Los pasos a seguir en este último caso serán los siguientes:

- Desactivar la conexión a Internet del dispositivo afectado, de este modo, la amenaza no podrá propagarse a otros dispositivos que estén conectados en la misma Red.

- Realizar un análisis con un antivirus actualizado en el dispositivo afectado, para que así, pueda realizar una desinfección.

- En el caso de haber seguido las anteriores pautas y que dicho dispositivo se encuentre todavía infectado, se recomienda que este se formatee a los valores de fábrica.

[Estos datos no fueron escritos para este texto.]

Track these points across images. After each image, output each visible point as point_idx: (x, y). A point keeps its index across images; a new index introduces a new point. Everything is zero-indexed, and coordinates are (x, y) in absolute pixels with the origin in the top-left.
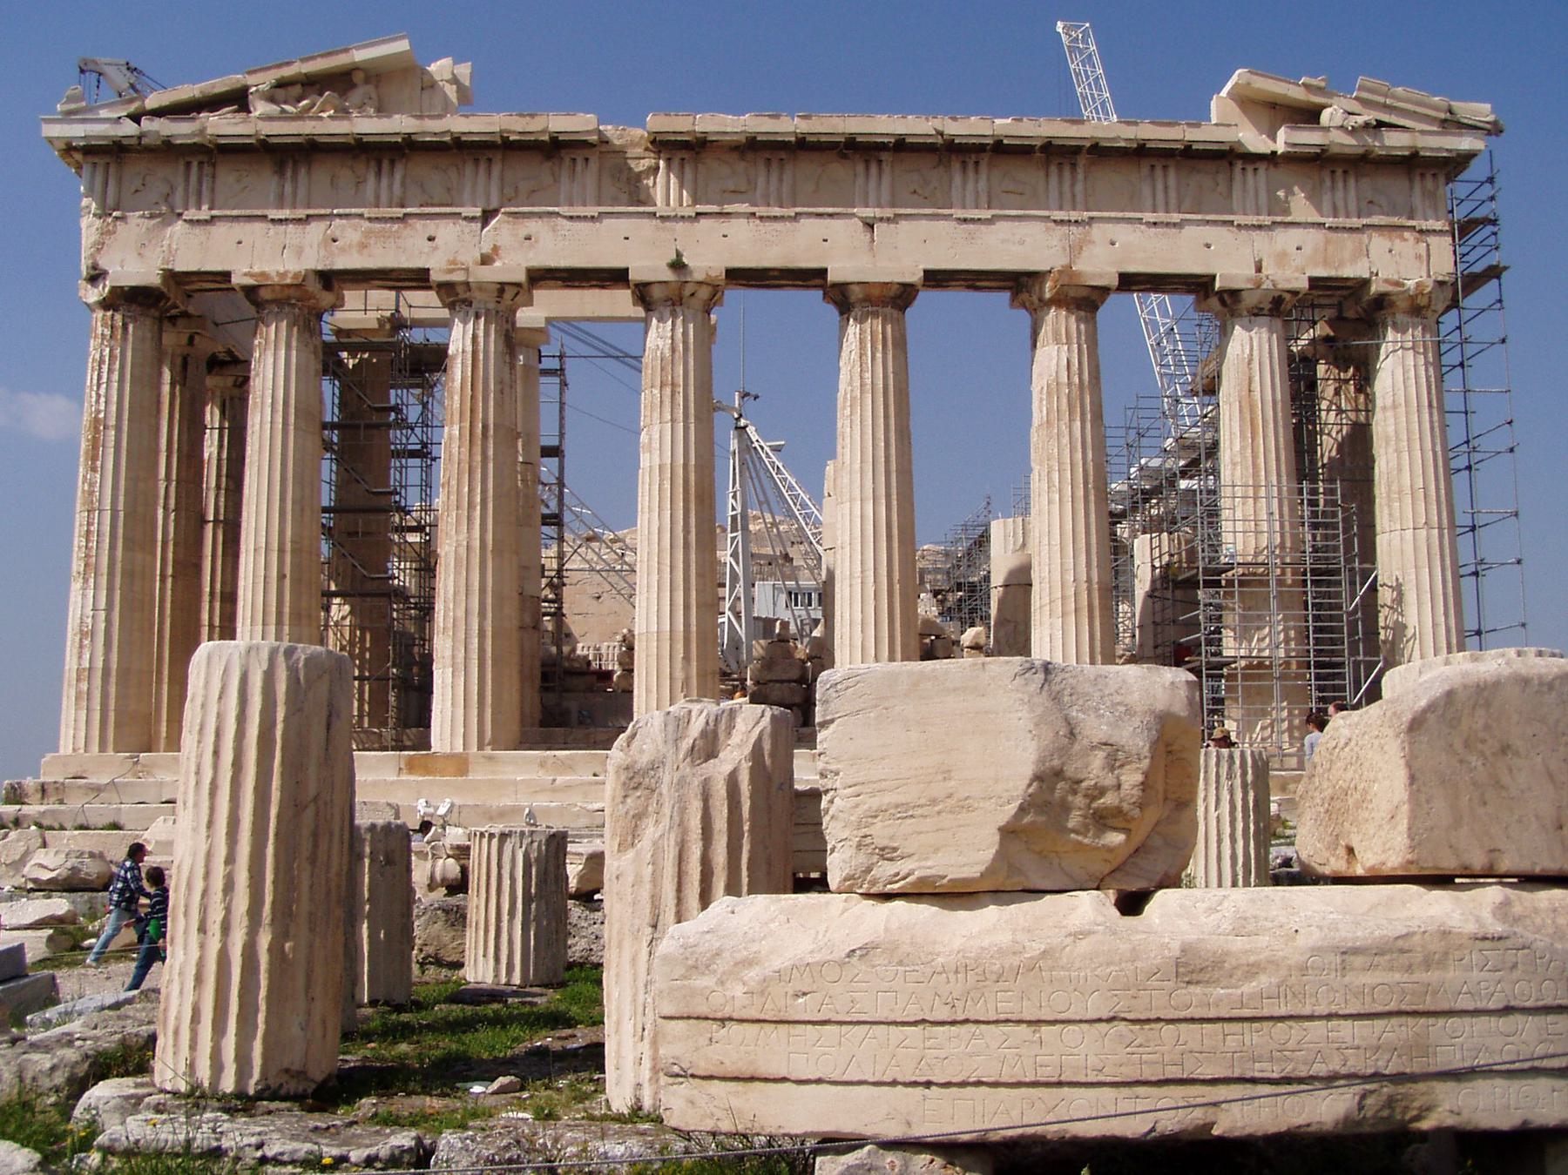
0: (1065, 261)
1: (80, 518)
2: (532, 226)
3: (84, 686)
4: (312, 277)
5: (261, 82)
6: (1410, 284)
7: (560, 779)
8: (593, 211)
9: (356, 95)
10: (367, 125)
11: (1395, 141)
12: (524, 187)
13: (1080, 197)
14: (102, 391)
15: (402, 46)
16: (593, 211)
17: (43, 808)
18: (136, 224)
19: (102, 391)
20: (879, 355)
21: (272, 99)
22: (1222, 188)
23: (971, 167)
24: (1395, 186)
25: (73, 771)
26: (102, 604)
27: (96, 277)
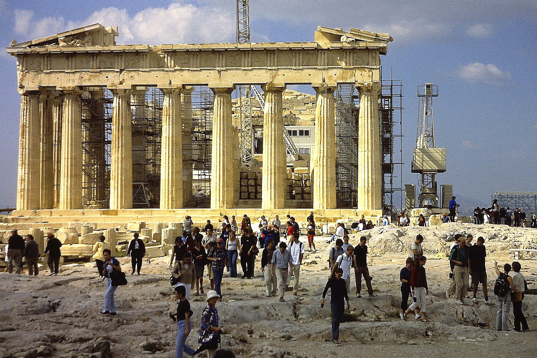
0: (271, 81)
1: (20, 150)
2: (133, 74)
3: (22, 193)
4: (77, 87)
5: (61, 38)
6: (366, 84)
7: (139, 216)
8: (148, 70)
9: (86, 39)
10: (89, 49)
11: (362, 45)
12: (131, 62)
13: (276, 63)
14: (25, 117)
15: (98, 26)
16: (148, 70)
17: (13, 224)
18: (31, 75)
19: (25, 117)
20: (222, 107)
21: (64, 42)
22: (315, 59)
23: (247, 54)
24: (364, 55)
25: (20, 214)
26: (26, 173)
27: (22, 87)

Esto originará un borrado de todos los datos del dispositivo que contenga hasta el momento, por tanto, se recomienda realizar una copia de copias de seguridad para mantener la información que te resulte relevante, importante o de interés.

Si se detecta una filtración de información o acceso no permitido a datos sensibles:

- Se debe recoger las evidencias (capturas del email, del archivo, etc.).

- En los meses siguientes al suceso, recurrir al 'egosurfing' para comprobar que no se han expuesto datos personales en las redes y recurrir al derecho al olvido si se necesita eliminar datos privados o sensibles.

- Denunciar ante las Fuerzas y Cuerpos de Seguridad del Estado intentando presentar todas las evidencias para sí facilitar la investigación.

Siempre que se reciba un correo de estas características, hay que ponerse en contacto con la entidad bancaria para confirmar su veracidad, aunque cabe reseñar que los bancos nunca notificarán este tipo de incidentes a través de un correo electrónico de estas características. Algunas entidades cuentan además en sus webs con información sobre posibles fraudes detectados (Atención al cliente de BBVA y sección de 'última hora'; Atención al cliente del Banco Santander y sección 'Aprende seguridad online: herramientas y consejos'.)

No se deben abrir enlaces desconocidos, de dudosa procedencia o cuyo remitente no se conozca o parezca sospechoso, tanto si se trata de un SMS o o de un correo electrónico. Del mismo modo, hay que mantener los dispositivos actualizados con la versión más reciente, tanto del sistema operativo como de los navegadores web.